In this manner was the ice broken, and Loudon's sullen gloom had gone from him by the time he entered the Burr kitchen. On the Turkey-red tablecloth a broiled steak, surrounded by roasted potatoes, reposed on a platter. Flanking the platter were a bowl of peas and a large dish of sliced beets adrip with butter sauce. Loudon's eyes opened wide in amazement. Never in all his life had he beheld such an appetizing array of edibles.
"Looks good, don't it?" beamed Mrs. Burr.
It was wonderful how her smile transformed her forbidding features. To Loudon she appeared as a benevolent angel. He could only nod dumbly.
"Set now, an' don't be afraid o' the victuals," continued Mrs. Burr, filling the coffee-cups. "It all has to be et, an' I shore do hate to chuck out good grub. Lord, it makes me feel fine to cook for a man again! What did you say yore name is, Mister? ... Loudon, o' course; I never can catch a name the first time. I always got to hear it twice. Dorothy, you reach over an' dish out them peas an' beets. Take that piece of steak next the bone, Mister Loudon. Like gravy on yore 'taters? Most do. My man does, special. Here's a spoon. Dorothy, pass the bread."
Everything tasted even better than it looked. Loudon ate a second piece of dried-apple pie, and had a fourth cup of coffee to top off with. To the puncher it had been a marvellous dinner. No wonder Scotty Mackenzie demurred at dining with the Burrs. After one such meal sowbelly and Miners Delights would be as bootsole and buckshot.

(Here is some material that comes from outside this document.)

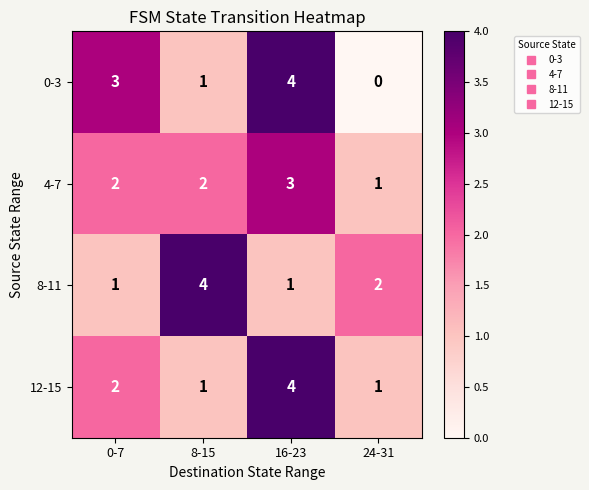

How many 4-7 values are between 2 and 3?

3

"You can smoke right here," said Mrs. Burr, after Loudon had refused a fifth cup of coffee. "Shove yore chair back agin' the wall, hook up yore feet, an' be happy while Dorothy an' I wash the dishes. I like to see a man comfortable, I do. So you know my brother. Well, well, ain't the world a small place? How're Jack an' the Cross-in-a-box makin' out? He never thinks to write, Jack Richie don't, the lazy rapscallion. Wait till I set eyes on him. I'll tell him a thing or two."
Loudon, in no haste to find Scotty Mackenzie, was smoking his fifth cigarette when the dilapidated ancient of the cracker box stuck his head in the door.